Le droit de s'assembler paisiblement, le droit de manifester ses opinions, soit par la voie de l'impression, soit de toute autre manière, sont des conséquences si évidentes de la liberté de l'homme, que la nécessité de les énoncer suppose ou la présence ou le souvenir récent du despotisme.

La loi doit être égale pour tous.

La loi ne peut défendre que ce qui est nuisible à la société ; elle ne peut ordonner que ce qui lui est utile.

Tout citoyen doit obéir religieusement aux magistrats et aux agents du gouvernement, lorsqu'ils sont les organes et les exécuteurs de la loi.

Mais tout acte contre la liberté, contre la sûreté ou contre la propriété d'un homme, exercé par qui que ce soit, même au nom de la loi, hors des cas déterminés par elle et des formes qu'elle prescrit, est arbitraire et nul ; le respect même de la loi défend de s'y soumettre, et si on veut l'exécuter par violence, il est permis de le repousser par la force.

La loi est l'expression libre et solennelle de la volonté du peuple.

* DONNÉES DISPONIBLES:
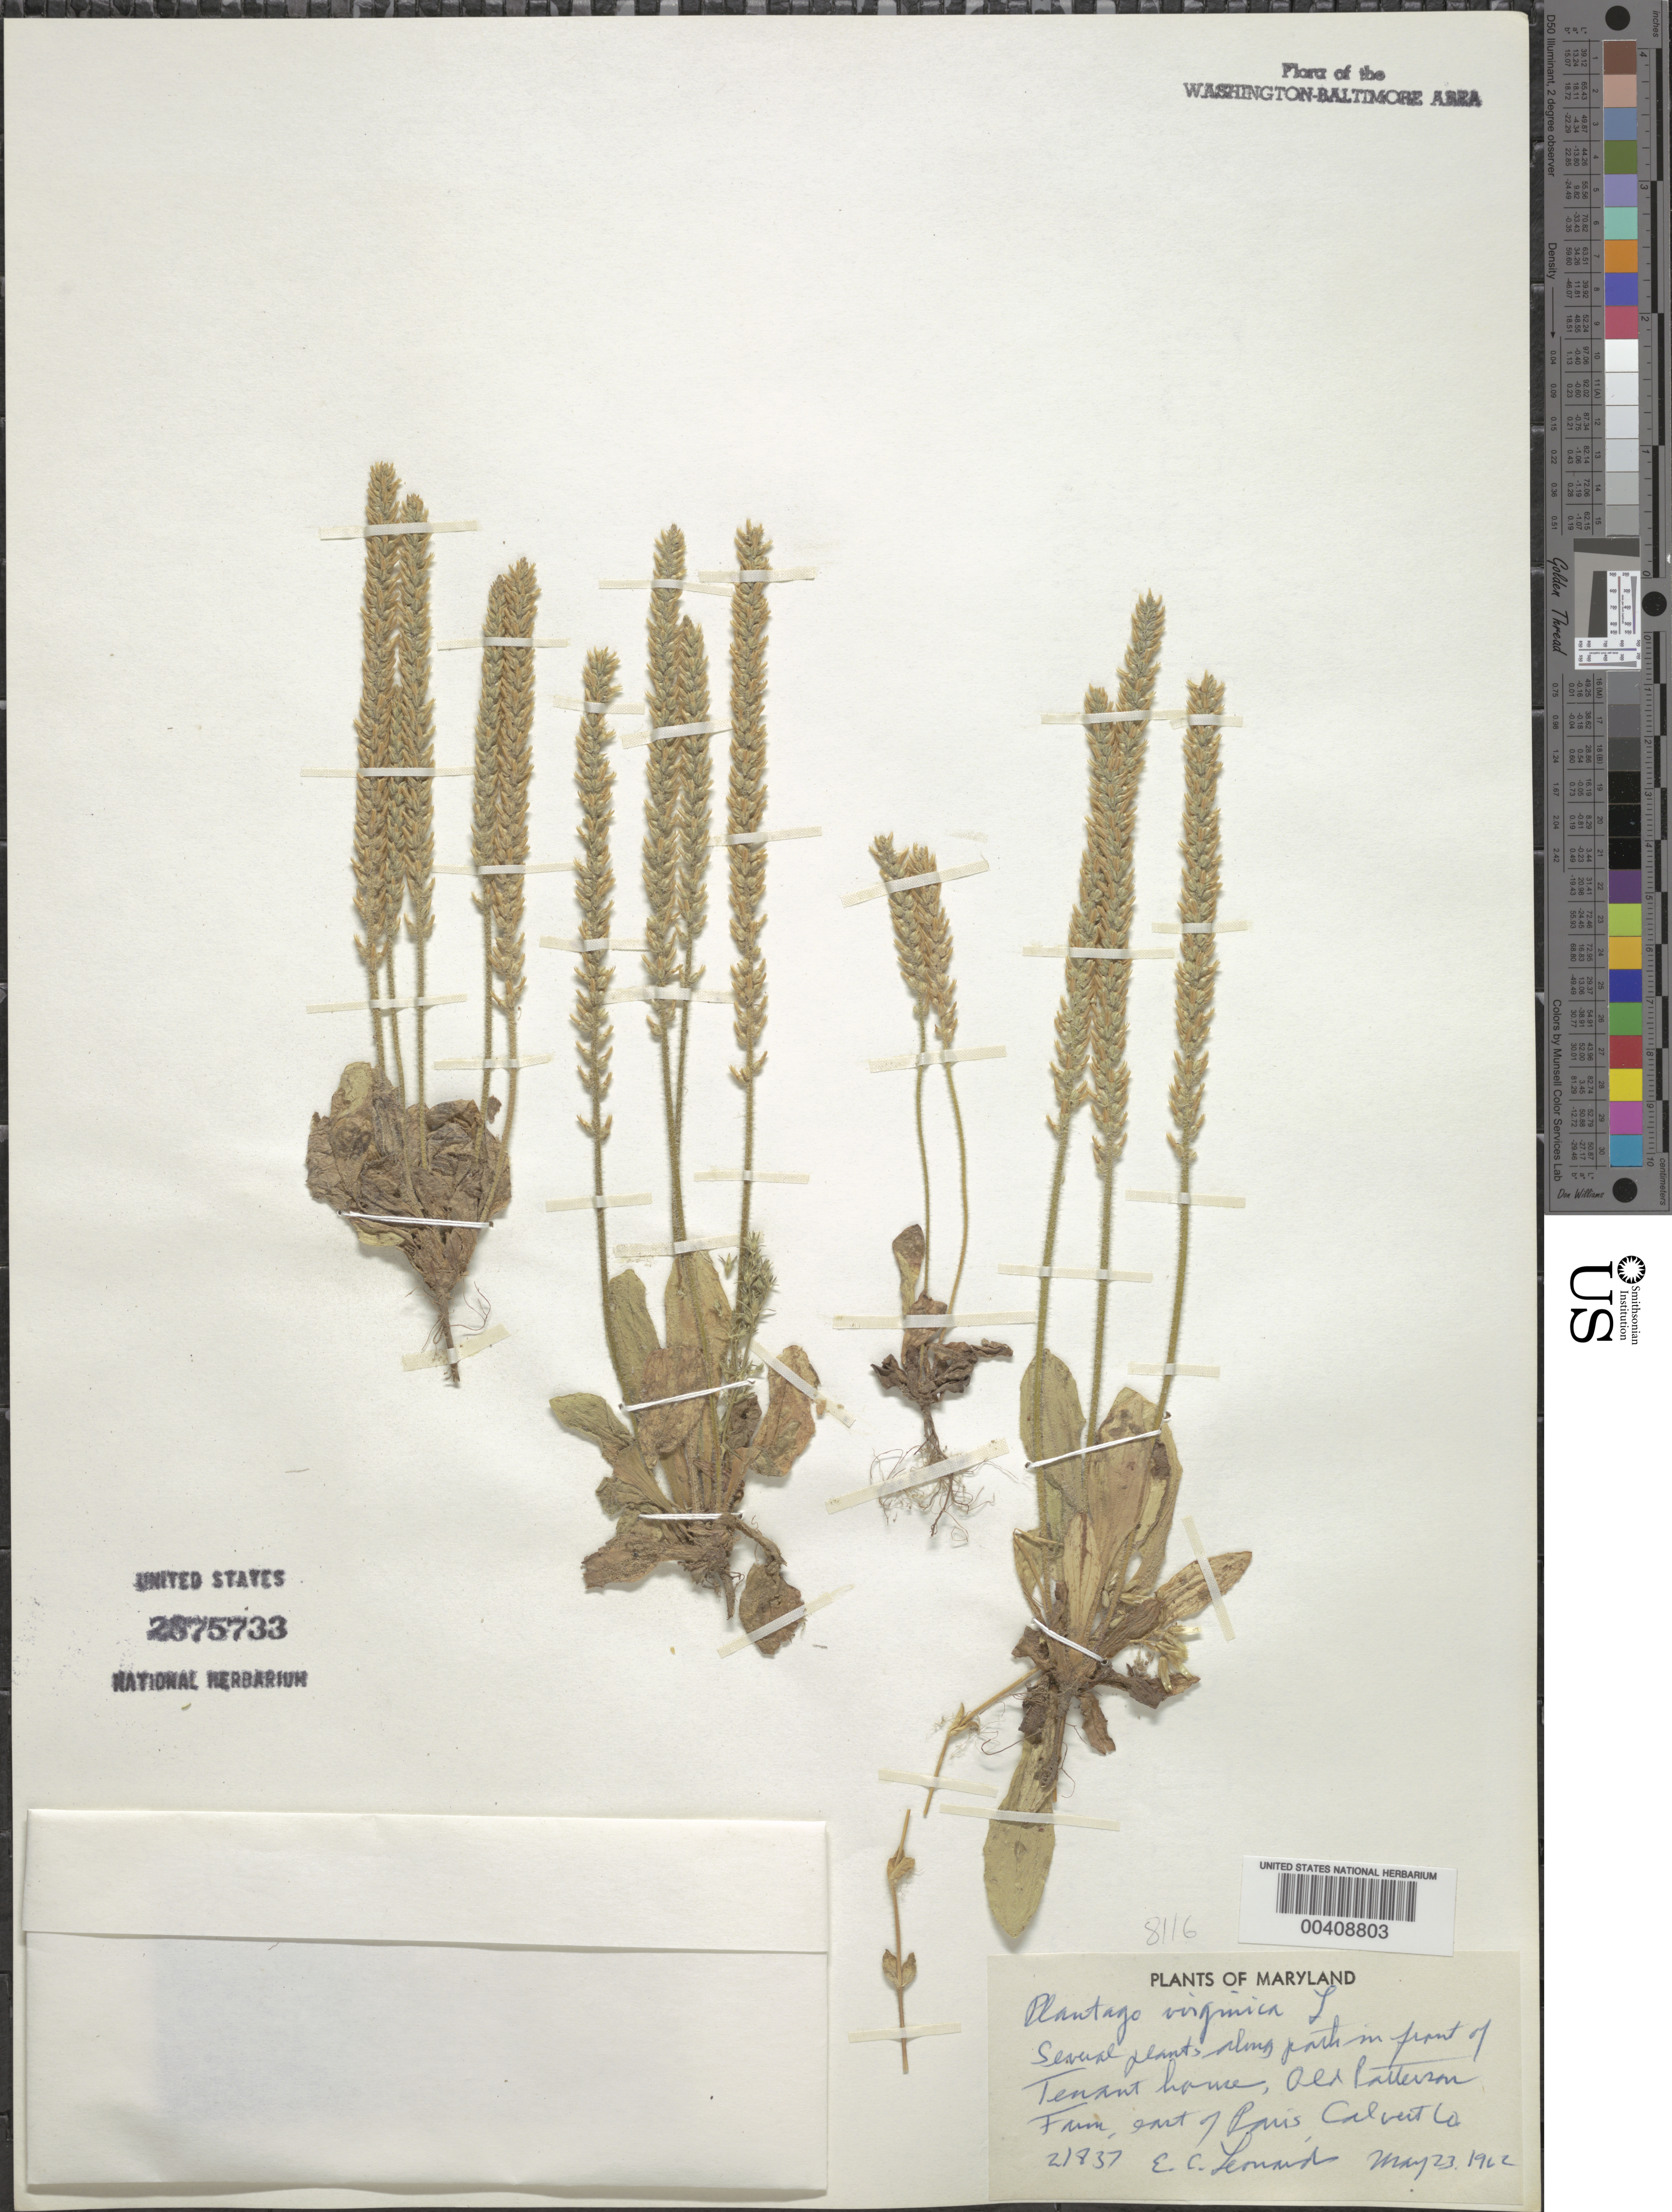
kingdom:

* CONSIGNES:
- A) Répondez à ces questions sur le texte sur la loi et les libertés :
(i) Que la loi peut-elle seule défendre ?
(ii) Dans quel cas tout citoyen doit-il obéir aux magistrats et aux agents du gouvernement ?
(iii) Comment la dernière phrase définit-elle la loi ?
- B) Poursuivez le texte sur la loi et les libertés à partir de sa dernière phrase.
Les données ne servent à rien ici.

* RÉPONSES:
- A)
(i) Ce qui est nuisible à la société.
(ii) Lorsqu'ils sont les organes et les exécuteurs de la loi.
(iii) Comme l'expression libre et solennelle de la volonté du peuple.

- B)
La propriété est le droit qu'a chaque citoyen de jouir et de disposer de la portion des biens qui lui est garantie par la loi.

Le droit de propriété est borné, comme tous les autres, par l'obligation de respecter les droits d'autrui.

Il ne peut préjudicier ni à la sûreté, ni à la liberté, ni à l'existence, ni à la propriété de nos semblables.

Toute possession, tout trafic qui viole ce principe, est essentiellement illicite et immoral.

La société est obligée de pourvoir à la subsistance de tous ses membres, soit en leur procurant du travail, soit en assurant les moyens d'exister à ceux qui sont hors d'état de travailler.

Les secours nécessaires à l'indigence sont une dette sacrée du riche envers le pauvre ; il appartient à la loi de déterminer de quelle manière elle doit être acquittée.

Les citoyens dont les revenus n'excèdent pas ce qui est nécessaire à leur subsistance sont dispensés de contribuer aux dépenses publiques.

Les autres doivent les supporter progressivement, selon l'étendue de leur fortune.

La société doit favoriser de tout son pouvoir les progrès de la raison publique, et mettre l'instruction à la portée de tous les citoyens.

Tous les citoyens sont admissibles à toutes les fonctions publiques, sans aucune distinction que celle des vertus et des talents, sans aucun titre que la confiance du peuple.

Le droit de présenter des pétitions aux dépositaires de l'autorité appartient à tout individu. Ceux à qui elles sont adressées doivent statuer sur les points qui en sont l'objet, mais ne peuvent jamais ni en interdire, ni en restreindre, ni en condamner l'exercice.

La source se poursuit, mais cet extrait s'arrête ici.